News Story categories: Academics Career Preparation Faculty Psychology Student Life
Siri Sandford Boredom SURF Presentation

We’ve all been there. In an elevator, on a bus, or in a waiting room at the doctor’s office, you pull out your phone and start to scroll to stave off being bored.

But what if boredom didn’t have to be a negative thing, avoided at all costs? This summer, Siri Sandford ’25­—a psychology major with minors in sociology and gender, sexuality, and women’s studies—focused her Schapiro Undergraduate Research Fellowship (SURF) on the relationship between boredom and creative thinking. While boredom is uncomfortable, Sandford explains that it’s also a great motivator.

“When you deal with boredom in an adaptive way and you experience mind wandering, it’s linked with a lot of problem solving, creative thinking, and goal-oriented thought,” Sandford said. “It’s a signal in your brain that pushes you to engage with things and seek out more productive and meaningful engagement.”

Sandford, mentored by Dr. Cedar Riener, specifically sought to test how the temptation of cell phone use affected the relationship between boredom and creative thinking. After exploring the research on the topic, she set up a study. For a baseline, the 25 participants filled out a boredom proneness test, then completed three creativity tasks, like the New York Times’ Game Spelling Bee.

The participants were then split into two groups (low- and high-temptation) and asked to sit in an empty room for 15 minutes with no personal belongings. The low-temptation group had no phone, while the high-temptation group was instructed to place their phone face down on the table in front of them in the room but to not interact with it.
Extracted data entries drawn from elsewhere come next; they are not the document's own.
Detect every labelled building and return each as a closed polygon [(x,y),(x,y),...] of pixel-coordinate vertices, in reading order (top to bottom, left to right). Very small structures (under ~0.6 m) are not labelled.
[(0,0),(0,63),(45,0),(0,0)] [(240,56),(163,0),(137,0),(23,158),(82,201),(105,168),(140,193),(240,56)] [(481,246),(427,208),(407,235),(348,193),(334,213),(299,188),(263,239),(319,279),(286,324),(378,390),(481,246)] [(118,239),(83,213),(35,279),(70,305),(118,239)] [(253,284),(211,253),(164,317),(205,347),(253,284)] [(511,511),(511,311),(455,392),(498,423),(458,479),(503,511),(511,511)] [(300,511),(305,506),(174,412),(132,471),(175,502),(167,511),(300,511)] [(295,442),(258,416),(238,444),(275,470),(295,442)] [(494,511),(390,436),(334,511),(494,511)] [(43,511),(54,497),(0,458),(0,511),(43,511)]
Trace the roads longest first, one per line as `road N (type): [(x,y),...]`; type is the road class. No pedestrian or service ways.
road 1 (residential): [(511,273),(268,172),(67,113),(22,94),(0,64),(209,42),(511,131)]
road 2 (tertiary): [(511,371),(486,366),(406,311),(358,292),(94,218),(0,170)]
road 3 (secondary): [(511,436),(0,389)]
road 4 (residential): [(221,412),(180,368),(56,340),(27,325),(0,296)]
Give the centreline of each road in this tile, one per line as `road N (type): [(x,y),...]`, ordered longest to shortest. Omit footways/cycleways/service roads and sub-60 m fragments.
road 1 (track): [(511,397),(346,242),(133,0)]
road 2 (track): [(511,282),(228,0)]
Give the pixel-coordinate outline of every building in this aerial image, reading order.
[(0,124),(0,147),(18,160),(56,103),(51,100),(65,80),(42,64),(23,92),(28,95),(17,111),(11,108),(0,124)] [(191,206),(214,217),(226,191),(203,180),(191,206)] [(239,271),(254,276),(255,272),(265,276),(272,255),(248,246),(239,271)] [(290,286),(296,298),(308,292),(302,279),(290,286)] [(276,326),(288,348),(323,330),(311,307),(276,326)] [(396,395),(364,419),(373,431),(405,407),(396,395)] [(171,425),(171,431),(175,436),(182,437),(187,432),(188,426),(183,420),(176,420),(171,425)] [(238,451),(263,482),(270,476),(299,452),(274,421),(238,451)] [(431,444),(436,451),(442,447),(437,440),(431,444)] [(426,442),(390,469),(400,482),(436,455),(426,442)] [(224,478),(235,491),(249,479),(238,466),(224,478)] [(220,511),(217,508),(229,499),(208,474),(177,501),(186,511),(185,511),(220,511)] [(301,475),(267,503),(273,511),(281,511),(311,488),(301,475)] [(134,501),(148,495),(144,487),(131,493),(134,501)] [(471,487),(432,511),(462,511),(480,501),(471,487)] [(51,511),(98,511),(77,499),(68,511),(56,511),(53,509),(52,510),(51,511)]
After the 15 minutes, the participants retook the boredom proneness test and the creativity tasks. They also answered questions about their experience, including if they had thought about or used their phone. While there was no significant difference in the results between the two groups, a trend did emerge related to the participants’ behavior.

“People who thought of their phone more in the room rated higher in boredom,” Sandford explained. “That same positive correlation was found between daily cell phone use and boredom.”
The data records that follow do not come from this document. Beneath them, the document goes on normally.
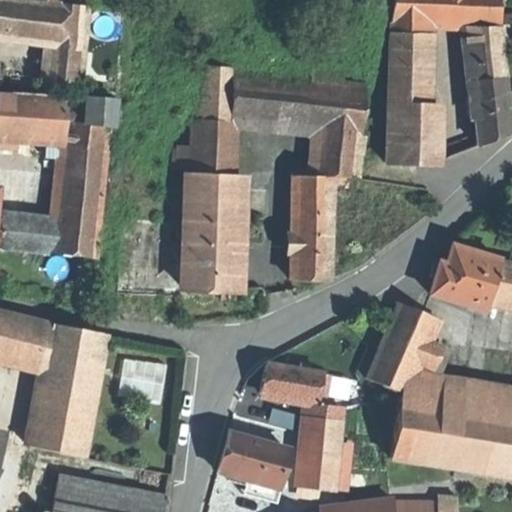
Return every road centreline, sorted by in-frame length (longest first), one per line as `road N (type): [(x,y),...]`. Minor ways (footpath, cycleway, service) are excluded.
road 1 (residential): [(227,357),(368,282),(438,232),(511,159)]
road 2 (residential): [(0,301),(180,337),(227,357)]
road 3 (residential): [(185,511),(204,414),(227,357)]
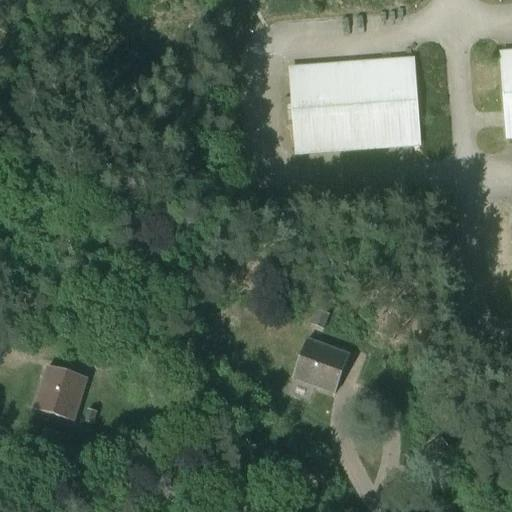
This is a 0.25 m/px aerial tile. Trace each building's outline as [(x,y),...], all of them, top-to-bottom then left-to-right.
[(511,139),(511,54),(500,55),(506,140),(511,139)] [(419,146),(412,62),(289,71),(295,155),(419,146)] [(492,89),(490,69),(478,70),(480,90),(492,89)] [(328,316),(317,311),(311,327),(322,331),(328,316)] [(292,378),(335,393),(349,355),(307,340),(292,378)] [(48,367),(34,410),(74,423),(87,379),(48,367)] [(96,414),(87,411),(83,424),(92,426),(96,414)] [(417,456),(427,469),(427,470),(450,454),(440,440),(417,456)]
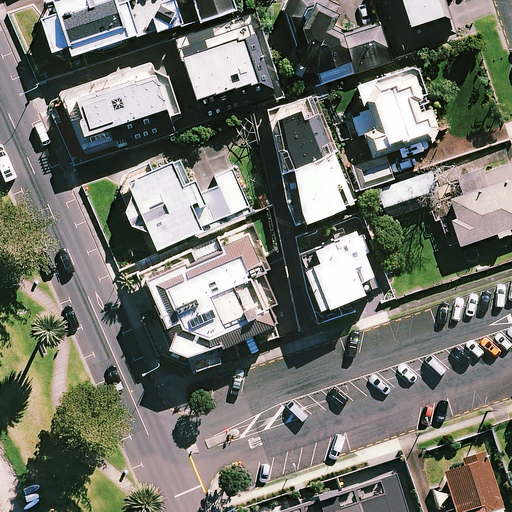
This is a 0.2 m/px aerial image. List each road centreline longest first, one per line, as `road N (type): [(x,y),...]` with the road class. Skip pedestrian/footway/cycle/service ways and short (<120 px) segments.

“It’s always a tension in every psychology study, right? The difference between the individual characteristics people come into the study with versus what you do to them in the study,” Riener added.

The implication that increased cell phone usage could lead to proneness to boredom, and possibly a barrier to the kind of positive, creative thought that boredom produces, is an intriguing one. Sanford is eager to continue her project based on what she’s learned, with a bigger and broader sample of subjects and a new experiment design that corrects for limitations she found this summer. (Next time, she will ban smart watches too!) 

After earning her degree at Randolph-Macon, Sandford—who has also self-published two fantasy novels—aims to pursue a clinical psychology Ph.D. en route to becoming a therapist, a path that will benefit greatly from her undergraduate research experiences.

“I think it’s really important for students to see when they get into reading other literature in depth, like Siri has, that there’s not just one answer for most things, even about things that there seems to be public consensus,” Riener said. “It’s a really valuable experience to see the messiness of research, the complexity of it, but also the kind of deep thought that researchers do.”

Sandford has certainly thought deeply throughout this project. While reviewing literature, she reached out to a preeminent boredom researcher for a Zoom call to ask questions about his book. While a summer of SURF is over, the subject continues to inspire Sandford’s passion.

“I enjoy boredom research because I think it’s fascinating,” Sandford said. “But I think it’s also important to look at how cell phone use impacts how we think and how we behave, especially because it’s such a common thing that all of us carry around.”